Imagen de la película El abrazo de la serpiente.
Cuando nacemos, el mundo ya
llevaba milenios transcurriendo sin nosotros. Hubo imperios, cataclismos,
mensajeros divinos, multitudes incontables para las que nuestro nacimiento es
sólo un hecho que no existe. Nos reciben parientes y allegados para quienes el
mundo ya es un lugar conocido: saben que el agua moja y puede resfriar, que hay
que mirar si vienen autos antes de cruzar las calles; saben que hay respuestas
que nunca encontrarán. Uno llega convencido de ser la estrella de la película,
exigiendo con gritos y llantos taladrantes, engatusando con risas desdentadas.
Llegamos al mundo como quien llega a una fiesta cuando ya la mayoría de
invitados se marcharon y sólo quedan los últimos borrachos, llorando sin saber
por qué, mientras los anfitriones empiezan a lavar vasos y llenar bolsas de
basura.
Pasamos la vida encontrando
relatos que empezaron antes de nuestra llegada y que seguirán transcurriendo
después de que nos vayamos. Tarde o temprano nos marchamos rodeados por
personas muy distintas a las que estaban cuando nacimos, ignoramos el destino
que tendrán. Nos vamos como quien se marcha cuando la fiesta empieza, no
estaremos cuando ocurran los hechos memorables.
Nuestra breve estadía, sin
embargo, no garantiza que lleguemos a saber lo que ocurre mientras transcurren
nuestras vidas. Del mismo modo como mi padre nunca sabrá lo que fue de mi vida,
nunca sabré cuáles fueron sus últimas palabras. Somos como invitados a una
fiesta a quienes les han puesto la condición de que no hablen con todos los
presentes, ni miren todos los cuadros, ni entren a todos los recintos de la
casa.
Es posible decir que la historia
que quiero contarles empezó el año en que nací. En aquel tiempo un geógrafo
nacido en Medellín andaba por las selvas colombianas dibujando unos mapas.

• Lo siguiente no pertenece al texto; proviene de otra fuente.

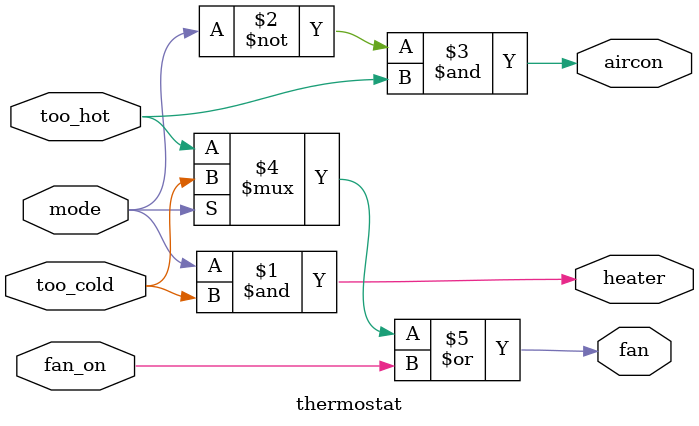
<source format=v>
module thermostat(	// file.cleaned.mlir:2:3
  input  mode,	// file.cleaned.mlir:2:28
         too_cold,	// file.cleaned.mlir:2:43
         too_hot,	// file.cleaned.mlir:2:62
         fan_on,	// file.cleaned.mlir:2:80
  output heater,	// file.cleaned.mlir:2:98
         aircon,	// file.cleaned.mlir:2:115
         fan	// file.cleaned.mlir:2:132
);

  assign heater = mode & too_cold;	// file.cleaned.mlir:6:10, :9:5
  assign aircon = ~mode & too_hot;	// file.cleaned.mlir:7:10, :8:10, :9:5
  assign fan = (mode ? too_cold : too_hot) | fan_on;	// file.cleaned.mlir:4:10, :5:10, :9:5
endmodule


</source>
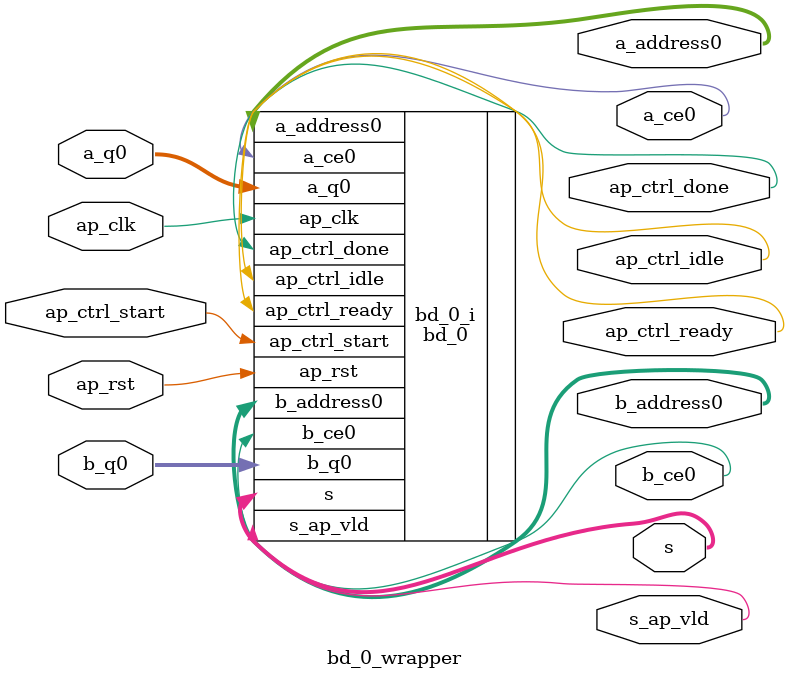
<source format=v>
`timescale 1 ps / 1 ps

module bd_0_wrapper
   (a_address0,
    a_ce0,
    a_q0,
    ap_clk,
    ap_ctrl_done,
    ap_ctrl_idle,
    ap_ctrl_ready,
    ap_ctrl_start,
    ap_rst,
    b_address0,
    b_ce0,
    b_q0,
    s,
    s_ap_vld);
  output [2:0]a_address0;
  output a_ce0;
  input [15:0]a_q0;
  input ap_clk;
  output ap_ctrl_done;
  output ap_ctrl_idle;
  output ap_ctrl_ready;
  input ap_ctrl_start;
  input ap_rst;
  output [2:0]b_address0;
  output b_ce0;
  input [15:0]b_q0;
  output [15:0]s;
  output s_ap_vld;

  wire [2:0]a_address0;
  wire a_ce0;
  wire [15:0]a_q0;
  wire ap_clk;
  wire ap_ctrl_done;
  wire ap_ctrl_idle;
  wire ap_ctrl_ready;
  wire ap_ctrl_start;
  wire ap_rst;
  wire [2:0]b_address0;
  wire b_ce0;
  wire [15:0]b_q0;
  wire [15:0]s;
  wire s_ap_vld;

  bd_0 bd_0_i
       (.a_address0(a_address0),
        .a_ce0(a_ce0),
        .a_q0(a_q0),
        .ap_clk(ap_clk),
        .ap_ctrl_done(ap_ctrl_done),
        .ap_ctrl_idle(ap_ctrl_idle),
        .ap_ctrl_ready(ap_ctrl_ready),
        .ap_ctrl_start(ap_ctrl_start),
        .ap_rst(ap_rst),
        .b_address0(b_address0),
        .b_ce0(b_ce0),
        .b_q0(b_q0),
        .s(s),
        .s_ap_vld(s_ap_vld));
endmodule

</source>
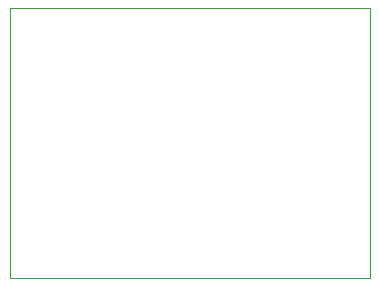
<source format=gbr>
%TF.GenerationSoftware,KiCad,Pcbnew,7.0.7*%
%TF.CreationDate,2023-08-26T23:34:30+05:30*%
%TF.ProjectId,ir_project,69725f70-726f-46a6-9563-742e6b696361,rev?*%
%TF.SameCoordinates,Original*%
%TF.FileFunction,Profile,NP*%
%FSLAX46Y46*%
G04 Gerber Fmt 4.6, Leading zero omitted, Abs format (unit mm)*
G04 Created by KiCad (PCBNEW 7.0.7) date 2023-08-26 23:34:30*
%MOMM*%
%LPD*%
G01*
G04 APERTURE LIST*
%TA.AperFunction,Profile*%
%ADD10C,0.100000*%
%TD*%
G04 APERTURE END LIST*
D10*
X142240000Y-71120000D02*
X172720000Y-71120000D01*
X172720000Y-93980000D01*
X142240000Y-93980000D01*
X142240000Y-71120000D01*
M02*

</source>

Germán Suárez es uno de los últimos dibujantes de mapas a la vieja usanza: esos
que tenían que viajar por parajes inhóspitos, subirse a copas de árboles,
cruzar ríos furiosos, para después regresar a mostrarles a los cómodos
citadinos cómo era el resto del mundo. Suárez había viajado en avión desde
Villavicencio hasta Mitú. De allí salió por el río Vaupés con un grupo de
catequistas que tenían sus misiones más allá de la frontera colombiana. Así llegó hasta un grupo de indios cuyo jefe
guardaba, en un zurrón, un curioso tesoro: varios viejos libros en inglés,
entre ellos una guía de Nueva York publicada cien años atrás, en 1864. Los
misioneros le sirvieron de intérprete para negociar la guía a cambio de una
linterna Eveready, pero no fue posible saber cómo habían llegado los libros
hasta ese remoto paraje.
Cuarenta y siete años más tarde,
en un pueblo perdido en las montañas al norte de Nueva York, yo estaba leyendo
un libro de la serie “Aunque usted no lo crea”, de Ripley, cuando me crucé con
la historia de la guía. Mencioné el asunto en esta columna y al poco tiempo
apareció Germán Suárez, ahora hecho un inquieto septuagenario. Así supe
detalles del hallazgo y comprendí que a veces la gente se destaca por asuntos
que no son los más relevantes. Podría escribirse un libro con el inventario de
maravillas que me ha contado Germán Suárez. Pero la historia de la guía es más
lo que oculta que lo que relata. Suárez recuerda poco de su contenido: le llamó
atención que el edificio más alto de Nueva York fuera un orfanato de cuatro
pisos. Años después, durante un viaje a Estados Unidos, vendió la guía por
ochenta dólares a un teniente, de apellido Shoemaker, a quien Suárez le perdió
la pista. Es poco probable que Shoemaker aparezca y nos muestre ese libro más
pequeño que lo que simboliza. Es seguro que nunca sabremos cómo llegó esa guía
hasta los indios, qué explorador perdido se equivocó de selva. Este asunto de
la guía es como si alguien se acercara y nos dijera que hemos sido expulsados
de la fiesta, preciso en el momento en que se pone buena.
Texto publicado en el periódico Centrópolis, de Medellín, en octubre de 2011.